SPIEGEL: Es gibt die Hoffnung, dass das indische Ayurveda eine Medizin für die Armen sein könnte - billig und wirksam.

Ernst: Ich kenne leider nur sehr, sehr wenige Hinweise darauf, dass ayurvedische Medizin wirkt. Aber ich habe viele Anhaltspunkte dafür, dass sie gefährlich ist. Ayurvedische Praktiker mischen in Indien etwa Gifte wie Blei oder Arsen in die Mittel. Sie meinen, dass sei pharmakologisch wirksam. Das ist es auch - aber nicht im Guten.
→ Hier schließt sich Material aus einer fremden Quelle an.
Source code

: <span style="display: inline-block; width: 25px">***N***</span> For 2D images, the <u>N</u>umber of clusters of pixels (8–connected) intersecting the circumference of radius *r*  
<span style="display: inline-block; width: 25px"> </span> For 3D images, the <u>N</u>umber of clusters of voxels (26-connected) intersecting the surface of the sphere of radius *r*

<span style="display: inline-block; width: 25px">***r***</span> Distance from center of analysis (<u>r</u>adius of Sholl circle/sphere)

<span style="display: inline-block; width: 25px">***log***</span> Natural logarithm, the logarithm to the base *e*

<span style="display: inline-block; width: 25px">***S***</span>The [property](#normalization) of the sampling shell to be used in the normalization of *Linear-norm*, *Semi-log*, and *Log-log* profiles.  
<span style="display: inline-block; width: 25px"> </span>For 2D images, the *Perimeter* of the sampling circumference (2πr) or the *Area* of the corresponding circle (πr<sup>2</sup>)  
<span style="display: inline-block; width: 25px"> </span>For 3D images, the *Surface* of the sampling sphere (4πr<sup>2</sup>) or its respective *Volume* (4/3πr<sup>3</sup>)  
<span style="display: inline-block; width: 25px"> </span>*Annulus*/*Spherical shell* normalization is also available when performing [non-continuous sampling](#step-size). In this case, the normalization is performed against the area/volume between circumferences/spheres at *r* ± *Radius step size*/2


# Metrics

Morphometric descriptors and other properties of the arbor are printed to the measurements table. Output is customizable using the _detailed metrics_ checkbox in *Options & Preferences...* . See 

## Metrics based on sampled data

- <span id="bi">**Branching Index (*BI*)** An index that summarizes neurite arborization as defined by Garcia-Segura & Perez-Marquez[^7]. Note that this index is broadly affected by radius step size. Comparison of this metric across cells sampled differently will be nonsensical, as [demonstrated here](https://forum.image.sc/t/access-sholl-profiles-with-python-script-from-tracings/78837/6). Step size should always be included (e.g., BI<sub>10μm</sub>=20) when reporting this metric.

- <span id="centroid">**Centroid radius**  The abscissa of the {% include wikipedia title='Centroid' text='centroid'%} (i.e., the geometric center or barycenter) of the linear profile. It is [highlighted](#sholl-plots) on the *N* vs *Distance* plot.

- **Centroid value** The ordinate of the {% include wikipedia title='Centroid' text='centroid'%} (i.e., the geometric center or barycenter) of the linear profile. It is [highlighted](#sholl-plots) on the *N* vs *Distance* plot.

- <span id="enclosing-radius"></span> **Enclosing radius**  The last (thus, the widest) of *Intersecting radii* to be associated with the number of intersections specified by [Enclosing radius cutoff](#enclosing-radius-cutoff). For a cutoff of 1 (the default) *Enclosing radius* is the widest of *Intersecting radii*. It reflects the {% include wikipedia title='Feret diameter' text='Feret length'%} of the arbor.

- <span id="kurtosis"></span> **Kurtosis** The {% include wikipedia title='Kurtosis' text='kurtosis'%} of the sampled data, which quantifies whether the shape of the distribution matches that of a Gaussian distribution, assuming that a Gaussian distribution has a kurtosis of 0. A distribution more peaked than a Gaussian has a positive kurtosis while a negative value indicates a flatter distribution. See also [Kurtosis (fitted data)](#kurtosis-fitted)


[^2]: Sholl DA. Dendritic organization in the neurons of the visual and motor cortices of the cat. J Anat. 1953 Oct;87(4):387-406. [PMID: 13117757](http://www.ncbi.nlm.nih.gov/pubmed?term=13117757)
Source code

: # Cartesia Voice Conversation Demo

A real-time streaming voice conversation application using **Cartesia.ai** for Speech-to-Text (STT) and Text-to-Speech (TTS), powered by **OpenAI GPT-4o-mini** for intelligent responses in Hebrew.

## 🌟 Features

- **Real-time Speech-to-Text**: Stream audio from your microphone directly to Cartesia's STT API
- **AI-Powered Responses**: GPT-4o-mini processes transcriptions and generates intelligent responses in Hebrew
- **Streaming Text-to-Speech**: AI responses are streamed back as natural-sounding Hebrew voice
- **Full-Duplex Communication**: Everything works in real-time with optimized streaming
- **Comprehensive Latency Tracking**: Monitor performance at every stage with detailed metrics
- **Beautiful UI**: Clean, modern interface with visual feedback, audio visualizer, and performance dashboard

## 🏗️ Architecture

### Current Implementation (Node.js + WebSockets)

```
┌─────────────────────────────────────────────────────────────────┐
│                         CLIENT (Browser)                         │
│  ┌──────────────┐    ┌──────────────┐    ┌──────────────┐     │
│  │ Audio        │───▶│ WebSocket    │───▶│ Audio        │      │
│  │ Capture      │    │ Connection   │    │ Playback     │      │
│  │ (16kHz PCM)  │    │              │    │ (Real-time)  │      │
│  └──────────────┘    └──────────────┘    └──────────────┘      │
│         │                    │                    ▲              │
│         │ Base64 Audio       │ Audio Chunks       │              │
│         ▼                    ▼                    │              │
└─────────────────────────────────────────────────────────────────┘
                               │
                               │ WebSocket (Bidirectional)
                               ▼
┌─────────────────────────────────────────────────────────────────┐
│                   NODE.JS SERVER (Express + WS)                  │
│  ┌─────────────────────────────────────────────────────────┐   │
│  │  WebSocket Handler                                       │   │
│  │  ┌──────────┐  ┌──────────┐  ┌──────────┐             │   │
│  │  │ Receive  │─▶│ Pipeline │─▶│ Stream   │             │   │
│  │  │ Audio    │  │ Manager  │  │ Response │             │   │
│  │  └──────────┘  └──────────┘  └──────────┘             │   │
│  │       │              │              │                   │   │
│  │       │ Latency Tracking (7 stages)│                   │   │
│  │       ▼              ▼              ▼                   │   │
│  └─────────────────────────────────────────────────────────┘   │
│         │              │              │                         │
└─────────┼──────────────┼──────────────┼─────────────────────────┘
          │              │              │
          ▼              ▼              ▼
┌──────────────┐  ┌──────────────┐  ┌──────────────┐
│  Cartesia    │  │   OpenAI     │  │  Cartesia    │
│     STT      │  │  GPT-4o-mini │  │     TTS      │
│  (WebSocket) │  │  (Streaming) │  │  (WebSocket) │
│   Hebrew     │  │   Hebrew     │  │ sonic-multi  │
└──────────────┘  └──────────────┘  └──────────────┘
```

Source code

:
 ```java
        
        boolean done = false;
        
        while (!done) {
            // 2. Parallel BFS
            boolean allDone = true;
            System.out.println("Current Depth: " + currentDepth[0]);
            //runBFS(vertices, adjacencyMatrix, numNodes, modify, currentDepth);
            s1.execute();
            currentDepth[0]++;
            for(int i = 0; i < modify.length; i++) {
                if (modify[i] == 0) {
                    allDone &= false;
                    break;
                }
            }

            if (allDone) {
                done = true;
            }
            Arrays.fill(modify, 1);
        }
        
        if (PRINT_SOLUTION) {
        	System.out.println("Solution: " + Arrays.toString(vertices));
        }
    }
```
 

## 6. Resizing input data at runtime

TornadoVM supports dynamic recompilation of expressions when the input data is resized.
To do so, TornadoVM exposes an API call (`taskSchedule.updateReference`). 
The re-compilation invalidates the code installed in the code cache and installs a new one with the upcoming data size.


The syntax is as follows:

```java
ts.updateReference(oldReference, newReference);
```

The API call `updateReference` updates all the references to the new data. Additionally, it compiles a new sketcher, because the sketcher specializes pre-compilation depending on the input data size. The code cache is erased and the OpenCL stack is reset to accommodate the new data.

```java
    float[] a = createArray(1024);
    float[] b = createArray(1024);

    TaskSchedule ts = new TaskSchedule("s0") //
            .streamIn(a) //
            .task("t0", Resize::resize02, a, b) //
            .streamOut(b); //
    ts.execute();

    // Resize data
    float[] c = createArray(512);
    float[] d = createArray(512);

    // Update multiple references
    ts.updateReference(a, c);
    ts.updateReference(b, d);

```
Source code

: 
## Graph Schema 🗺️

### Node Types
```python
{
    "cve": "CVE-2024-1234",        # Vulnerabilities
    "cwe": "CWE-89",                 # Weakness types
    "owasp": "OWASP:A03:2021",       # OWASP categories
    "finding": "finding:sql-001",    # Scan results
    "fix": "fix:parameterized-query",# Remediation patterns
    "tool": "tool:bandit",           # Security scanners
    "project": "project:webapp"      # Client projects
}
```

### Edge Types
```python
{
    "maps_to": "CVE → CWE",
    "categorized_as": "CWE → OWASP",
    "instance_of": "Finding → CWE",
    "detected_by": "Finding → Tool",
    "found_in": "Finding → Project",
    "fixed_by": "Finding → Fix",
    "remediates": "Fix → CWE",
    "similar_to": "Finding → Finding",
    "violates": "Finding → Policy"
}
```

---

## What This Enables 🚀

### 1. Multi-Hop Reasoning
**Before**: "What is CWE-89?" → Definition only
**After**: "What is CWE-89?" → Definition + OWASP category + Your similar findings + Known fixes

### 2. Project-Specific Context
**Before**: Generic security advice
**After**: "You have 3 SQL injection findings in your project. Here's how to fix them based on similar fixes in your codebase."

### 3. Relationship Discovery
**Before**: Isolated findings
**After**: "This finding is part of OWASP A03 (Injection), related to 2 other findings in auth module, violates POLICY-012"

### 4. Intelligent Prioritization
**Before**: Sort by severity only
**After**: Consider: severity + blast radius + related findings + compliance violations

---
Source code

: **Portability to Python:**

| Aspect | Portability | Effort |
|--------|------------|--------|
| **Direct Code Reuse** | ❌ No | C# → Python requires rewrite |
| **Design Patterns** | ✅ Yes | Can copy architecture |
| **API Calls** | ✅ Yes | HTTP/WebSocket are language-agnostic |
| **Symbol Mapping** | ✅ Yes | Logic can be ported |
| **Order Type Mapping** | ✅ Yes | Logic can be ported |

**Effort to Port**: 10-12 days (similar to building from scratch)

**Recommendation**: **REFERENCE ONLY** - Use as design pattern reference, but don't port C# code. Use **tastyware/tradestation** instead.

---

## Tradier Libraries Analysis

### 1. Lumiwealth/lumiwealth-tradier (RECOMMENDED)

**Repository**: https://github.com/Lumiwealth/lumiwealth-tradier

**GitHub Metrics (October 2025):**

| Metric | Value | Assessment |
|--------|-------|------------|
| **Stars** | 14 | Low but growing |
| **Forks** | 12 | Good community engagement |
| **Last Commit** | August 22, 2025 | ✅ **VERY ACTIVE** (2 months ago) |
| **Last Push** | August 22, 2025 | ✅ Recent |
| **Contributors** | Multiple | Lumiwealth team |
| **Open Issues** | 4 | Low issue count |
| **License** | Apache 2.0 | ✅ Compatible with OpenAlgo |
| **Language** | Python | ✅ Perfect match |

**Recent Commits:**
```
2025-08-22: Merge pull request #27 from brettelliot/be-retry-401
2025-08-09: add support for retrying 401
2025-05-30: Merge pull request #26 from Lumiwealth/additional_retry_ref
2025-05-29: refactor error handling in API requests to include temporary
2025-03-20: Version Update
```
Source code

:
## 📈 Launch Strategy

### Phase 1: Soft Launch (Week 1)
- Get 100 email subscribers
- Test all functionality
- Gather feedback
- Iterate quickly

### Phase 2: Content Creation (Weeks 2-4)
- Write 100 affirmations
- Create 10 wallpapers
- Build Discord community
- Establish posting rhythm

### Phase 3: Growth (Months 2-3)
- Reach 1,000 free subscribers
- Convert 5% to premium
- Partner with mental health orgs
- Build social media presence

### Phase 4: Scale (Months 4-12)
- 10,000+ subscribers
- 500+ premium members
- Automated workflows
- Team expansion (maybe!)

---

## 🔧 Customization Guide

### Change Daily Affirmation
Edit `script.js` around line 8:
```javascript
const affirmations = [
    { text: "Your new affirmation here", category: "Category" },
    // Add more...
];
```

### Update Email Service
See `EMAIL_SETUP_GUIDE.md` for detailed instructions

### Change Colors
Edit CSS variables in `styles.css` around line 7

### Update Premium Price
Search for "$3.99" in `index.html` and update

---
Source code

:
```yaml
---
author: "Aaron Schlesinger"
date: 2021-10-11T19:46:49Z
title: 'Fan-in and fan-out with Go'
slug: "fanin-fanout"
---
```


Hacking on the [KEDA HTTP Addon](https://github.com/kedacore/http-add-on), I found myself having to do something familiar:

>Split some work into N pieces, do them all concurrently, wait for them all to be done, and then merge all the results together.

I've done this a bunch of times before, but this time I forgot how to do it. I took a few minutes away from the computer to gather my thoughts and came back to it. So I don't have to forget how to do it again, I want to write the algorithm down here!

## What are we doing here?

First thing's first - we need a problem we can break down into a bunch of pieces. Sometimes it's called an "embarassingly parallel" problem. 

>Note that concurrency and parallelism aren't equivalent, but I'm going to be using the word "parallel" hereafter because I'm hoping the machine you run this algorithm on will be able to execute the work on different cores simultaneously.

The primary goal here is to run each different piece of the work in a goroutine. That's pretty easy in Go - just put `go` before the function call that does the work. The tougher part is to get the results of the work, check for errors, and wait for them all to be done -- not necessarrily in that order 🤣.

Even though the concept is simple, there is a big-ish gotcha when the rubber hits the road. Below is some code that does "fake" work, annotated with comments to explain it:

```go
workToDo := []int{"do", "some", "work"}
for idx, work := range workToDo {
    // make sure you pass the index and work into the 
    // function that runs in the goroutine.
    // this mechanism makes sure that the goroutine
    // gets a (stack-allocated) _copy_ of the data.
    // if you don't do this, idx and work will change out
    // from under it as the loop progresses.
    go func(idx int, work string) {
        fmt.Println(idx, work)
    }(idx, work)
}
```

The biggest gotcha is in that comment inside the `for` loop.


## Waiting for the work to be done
SPIEGEL: Wie steht es mit den Schüßler-Salzen, für die viele Apotheken werben?

Ernst: Ein interessantes Phänomen: Die Salze sind außerhalb Deutschlands weitgehend unbekannt, aber hierzulande ein phänomenaler finanzieller Erfolg. Ich habe das mal recherchiert, aber ich konnte nur etwas über die Geschichte der Schüßler-Salze schreiben. Über die Wirksamkeit gibt es überhaupt nichts. Und übrigens auch nicht zu den Verkaufszahlen ...

SPIEGEL: Die Salze enthalten also keinen Wirkstoff?

Ernst: Wilhelm Heinrich Schüßler war ein Homöopath, der mit der reinen Lehre gebrochen und andere Theorien entwickelt hat. Von der Homöopathie hat er allerdings die Verdünnung bis zur Unkenntlichkeit übernommen - er verdünnte eben Salze.

Bachblüten: Der Briten liebste Therapie

Bachblüten: Der Briten liebste Therapie

Foto: Corbis

SPIEGEL: Deutsche schwören auf Schüßler, Briten auf Bach-Blüten. Wie erklären sich diese nationalen Vorlieben?

Ernst: Edward Bach, der Erfinder der Bach-Blüten-Therapie - übrigens auch ein abtrünniger Homöopath - war Engländer. Deshalb ist seine Lehre auf der Insel weitverbreitet. Die Franzosen sind sehr homöopathieaffin, ebenfalls historisch bedingt: Der Erfinder der Lehre, Samuel Hahnemann, ging mit seiner schönen französischen Frau nach Paris und wurde da zum Modearzt.

SPIEGEL: Trotz all Ihrer Skepsis gegenüber alternativen Methoden: Nehmen Sie selbst irgendwelche Mittel?

Ernst: Ich schlucke Fischölkapseln.

SPIEGEL: Aktuelle Studien behaupten, dass solche Omega-3-Ergänzungsmittel bei der Prävention von Herz-Kreislauf-Erkrankungen nichts bringen.

Ernst: Für Herz-Kreislauf-Erkrankungen trifft das zu. Für rheumatische Erkrankung gibt es eine neue Metaanalyse, die sagt, dass sie präventiv wirken.

SPIEGEL: Und Sie haben Angst, dass Sie anfällig sind?

Ernst: Meine Familienkrankengeschichte ist zugegebenermaßen eher kardiovaskulär. Ich habe selbst mal geforscht auf dem Gebiet der Omega-3-Fettsäuren, und war sehr beeindruckt. Nun nehme ich sie halt wegen Rheuma.

SPIEGEL: Sie hoffen noch, dass mehr dran ist ...

Ernst: ... ich habe auch Schuppenflechte, die häufig auch in die Gelenke geht. Der Wirkungsmechanismus der Omega-3-Fettsäuren über den Prostaglandin-Mechanismus legt nahe, dass sie dieses Krankheitsbild bessern können. Endgültig bewiesen ist das allerdings nicht.

SPIEGEL: Sie sind seit 2011 emeritiert. Was treiben Sie derzeit?

Ernst: Als Emeritus muss ich kein Blatt mehr vor den Mund nehmen. Ich kann also sehr offen sprechen und tue das in meinem Blog und demnächst auch wieder in einem Buch.

SPIEGEL: Herr Ernst, wir danken Ihnen für dieses Gespräch.